File geodatabase in Windows networks very poor performance

KristianHerner · ‎09-14-2018

Hello,

I'll try to keep this short. I represent a large goverment organisation in Sweden. I am a GIS coordinator for the user side of the organisation and of my daily tasks is to recommend best practices, to keep performance up within the typical large organisation restraints (central SDE, network drives)

I have a benchmark script that does this:

1 - creates two file gdbs at the same location (arcpy.CreateFileGDB_management x 2)
2 - creates two empty featureclasses in one of them (arcpy.CreateFeatureclass_management x 2)
3 - exports both featureclasses with one command (arcpy.FeatureClassToGeodatabase_conversion(fcs))
4 - then exports them both again, this time one by one

When I do this on my local harddrive, i.e. my computer, it takes around 10 seconds all together to execute the script.

When I run the script on a network drive, it takes upwards of 8 to 10 minutes (!!!!!)
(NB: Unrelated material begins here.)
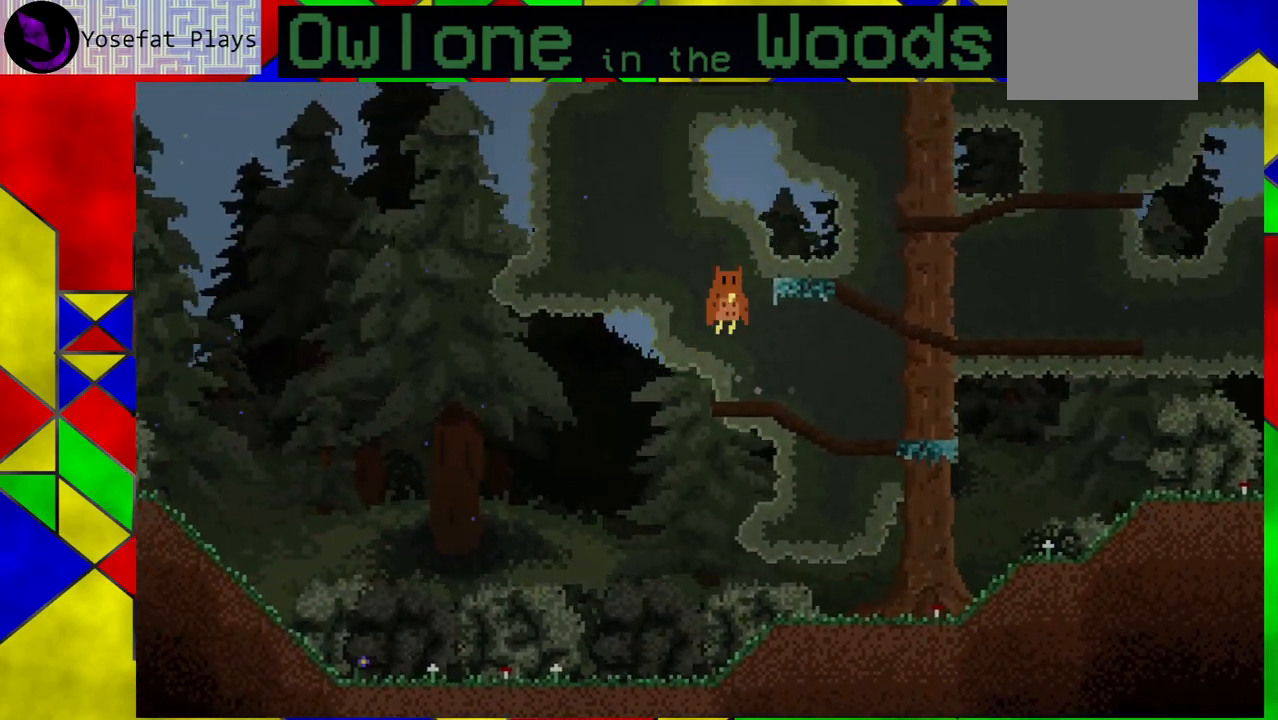
{"buttons": ["A"], "left_stick": "right", "events": [[167, "A", "up"], [200, "A", "down"]]}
Where do I start? Any good resources I should read? I am not a windows network specialist and I have no idea why it is like this. Any feedback is greatly appreciated, thank you.

JonathanQuinn · ‎09-14-2018

WIndows shares will always be slower than using a local drive and your network will determine how much slower. You've already benchmarked performance, but if you want to take ArcMap/Esri products out of it, you can use Python to create/delete files on the share or IoZone, which can provide benchmarking statistics for throughput on reading/writing to directories:

Iozone Filesystem Benchmark

You'll likely need to involve the organizations IT staff.

JoshuaBixby · ‎09-14-2018

I agree with Jonathan, it is best to look at performance outside of Esri applications first. It may be that your performance bottlenecks have little to do with Esri applications, or maybe it is just the opposite.
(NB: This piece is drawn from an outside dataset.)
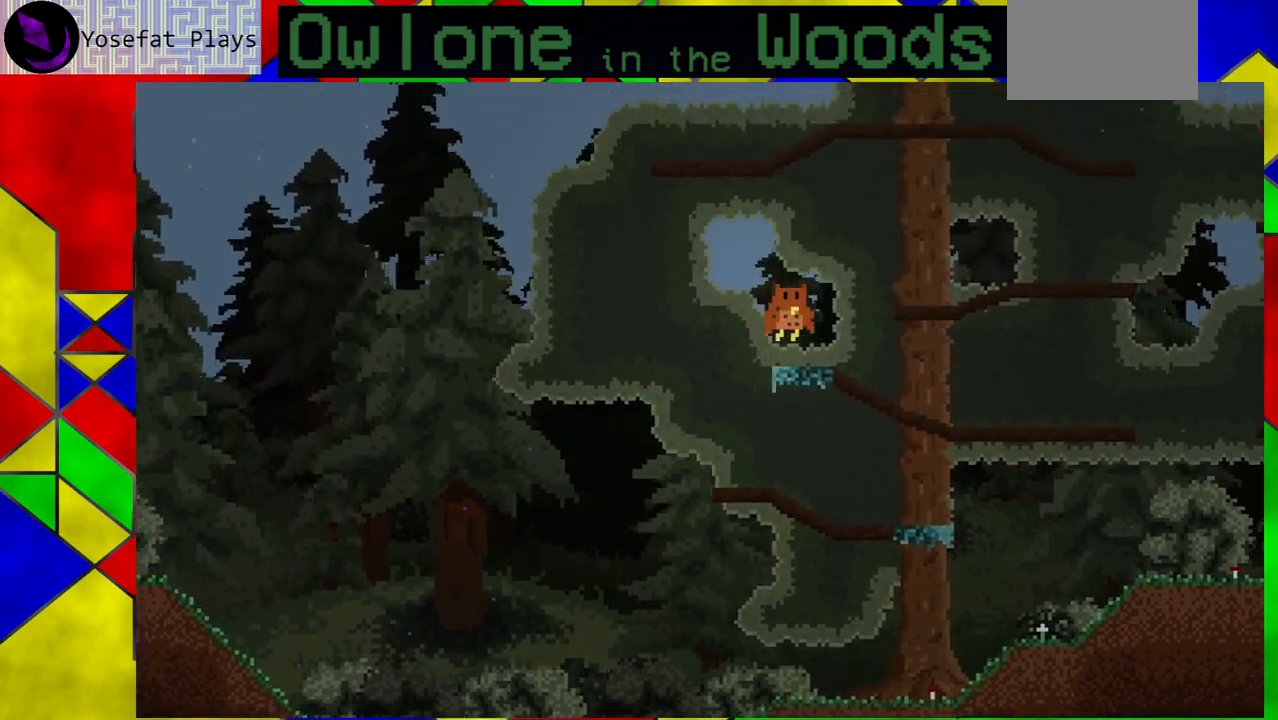
{"buttons": ["A"], "left_stick": "down-right", "events": [[83, "A", "up"], [133, "left_stick", "center"], [400, "A", "down"], [433, "left_stick", "down-right"]]}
Are you running this on a local PC or in a centralized or virtualized environment like Citrix?

KristianHerner · ‎09-17-2018

Thank you for your feedback so far.

Joshua, I am running on a physical laptop with a network connection. No Citrix or Virtual Machine.
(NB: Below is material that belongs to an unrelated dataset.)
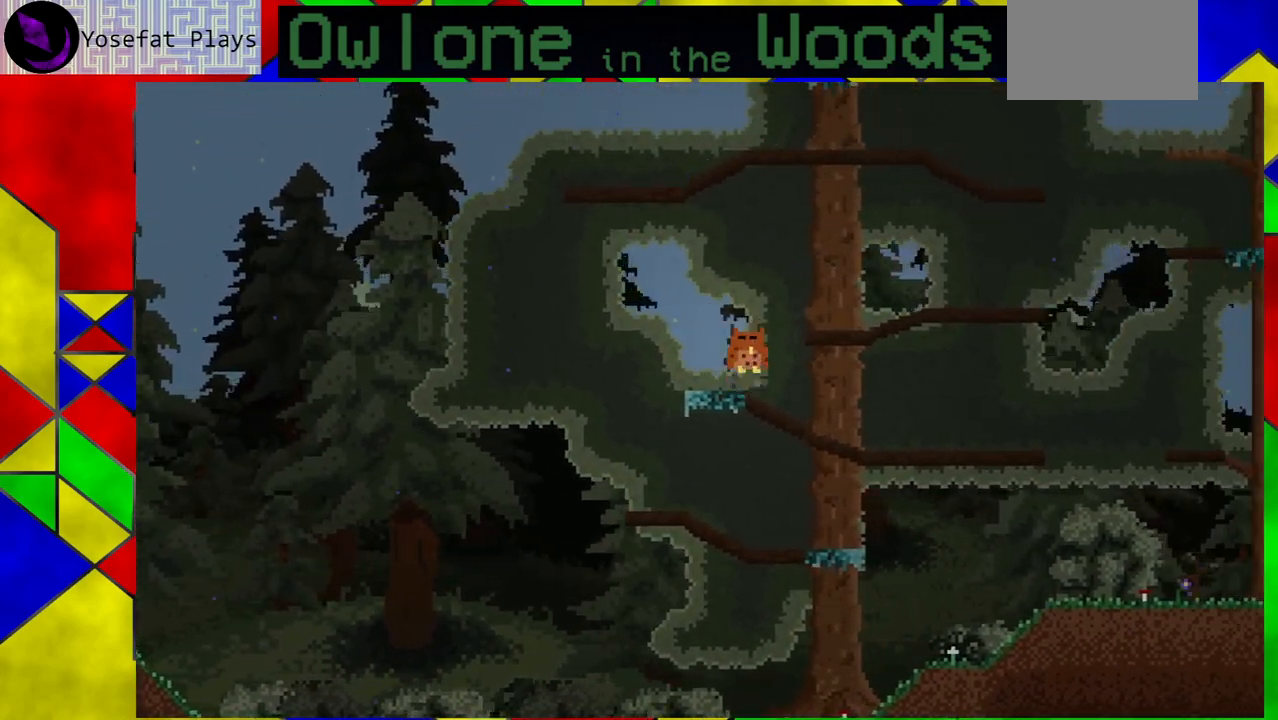
{"buttons": [], "left_stick": "down-right", "events": [[250, "A", "up"]]}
I've hacked together a new script that creates 100 files, writes some stuff in them, reads it again, and deletes the file. Our general IT infrastructure is set up as: A centralised IT department 300 miles away that has the physical servers. They organise the networks etc.

K: - this is a DNS/DFS (?) pointer to a local server in my building. this is used to set up alias' to hide certain folders etc. Basically, so IT can better manage everyone.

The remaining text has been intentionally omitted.